◆ Saved entries:
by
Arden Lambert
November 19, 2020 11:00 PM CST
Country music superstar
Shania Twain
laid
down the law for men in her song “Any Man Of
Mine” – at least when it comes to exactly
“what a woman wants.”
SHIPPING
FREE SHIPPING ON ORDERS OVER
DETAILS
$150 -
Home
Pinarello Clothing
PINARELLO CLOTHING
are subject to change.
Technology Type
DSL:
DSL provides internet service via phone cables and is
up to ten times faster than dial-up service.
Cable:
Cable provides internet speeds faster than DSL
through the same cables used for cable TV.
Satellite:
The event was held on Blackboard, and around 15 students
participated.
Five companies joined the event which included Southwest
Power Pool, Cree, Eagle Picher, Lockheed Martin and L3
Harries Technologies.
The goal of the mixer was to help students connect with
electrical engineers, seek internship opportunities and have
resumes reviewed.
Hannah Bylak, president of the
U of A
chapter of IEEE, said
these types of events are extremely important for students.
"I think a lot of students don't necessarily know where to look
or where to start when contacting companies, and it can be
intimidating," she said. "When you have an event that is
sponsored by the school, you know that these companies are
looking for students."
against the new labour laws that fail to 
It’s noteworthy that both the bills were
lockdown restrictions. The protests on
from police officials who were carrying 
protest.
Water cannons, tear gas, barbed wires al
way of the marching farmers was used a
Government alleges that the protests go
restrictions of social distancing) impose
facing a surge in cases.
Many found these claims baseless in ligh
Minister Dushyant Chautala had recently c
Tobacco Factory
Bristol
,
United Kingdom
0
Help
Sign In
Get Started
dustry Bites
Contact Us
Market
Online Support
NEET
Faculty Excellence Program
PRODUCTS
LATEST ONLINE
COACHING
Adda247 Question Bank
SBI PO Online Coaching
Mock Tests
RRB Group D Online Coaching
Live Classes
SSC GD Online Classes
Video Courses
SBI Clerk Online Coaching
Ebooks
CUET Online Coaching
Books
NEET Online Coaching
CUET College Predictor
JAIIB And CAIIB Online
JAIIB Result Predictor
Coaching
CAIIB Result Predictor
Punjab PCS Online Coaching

◆ Task directions:
Swap every "students" in the records for "attendees" and write them out again, changing nothing else.

◆ Completed exercise:
by
Arden Lambert
November 19, 2020 11:00 PM CST
Country music superstar
Shania Twain
laid
down the law for men in her song “Any Man Of
Mine” – at least when it comes to exactly
“what a woman wants.”
SHIPPING
FREE SHIPPING ON ORDERS OVER
DETAILS
$150 -
Home
Pinarello Clothing
PINARELLO CLOTHING
are subject to change.
Technology Type
DSL:
DSL provides internet service via phone cables and is
up to ten times faster than dial-up service.
Cable:
Cable provides internet speeds faster than DSL
through the same cables used for cable TV.
Satellite:
The event was held on Blackboard, and around 15 attendees
participated.
Five companies joined the event which included Southwest
Power Pool, Cree, Eagle Picher, Lockheed Martin and L3
Harries Technologies.
The goal of the mixer was to help attendees connect with
electrical engineers, seek internship opportunities and have
resumes reviewed.
Hannah Bylak, president of the
U of A
chapter of IEEE, said
these types of events are extremely important for attendees.
"I think a lot of attendees don't necessarily know where to look
or where to start when contacting companies, and it can be
intimidating," she said. "When you have an event that is
sponsored by the school, you know that these companies are
looking for attendees."
against the new labour laws that fail to 
It’s noteworthy that both the bills were
lockdown restrictions. The protests on
from police officials who were carrying 
protest.
Water cannons, tear gas, barbed wires al
way of the marching farmers was used a
Government alleges that the protests go
restrictions of social distancing) impose
facing a surge in cases.
Many found these claims baseless in ligh
Minister Dushyant Chautala had recently c
Tobacco Factory
Bristol
,
United Kingdom
0
Help
Sign In
Get Started
dustry Bites
Contact Us
Market
Online Support
NEET
Faculty Excellence Program
PRODUCTS
LATEST ONLINE
COACHING
Adda247 Question Bank
SBI PO Online Coaching
Mock Tests
RRB Group D Online Coaching
Live Classes
SSC GD Online Classes
Video Courses
SBI Clerk Online Coaching
Ebooks
CUET Online Coaching
Books
NEET Online Coaching
CUET College Predictor
JAIIB And CAIIB Online
JAIIB Result Predictor
Coaching
CAIIB Result Predictor
Punjab PCS Online Coaching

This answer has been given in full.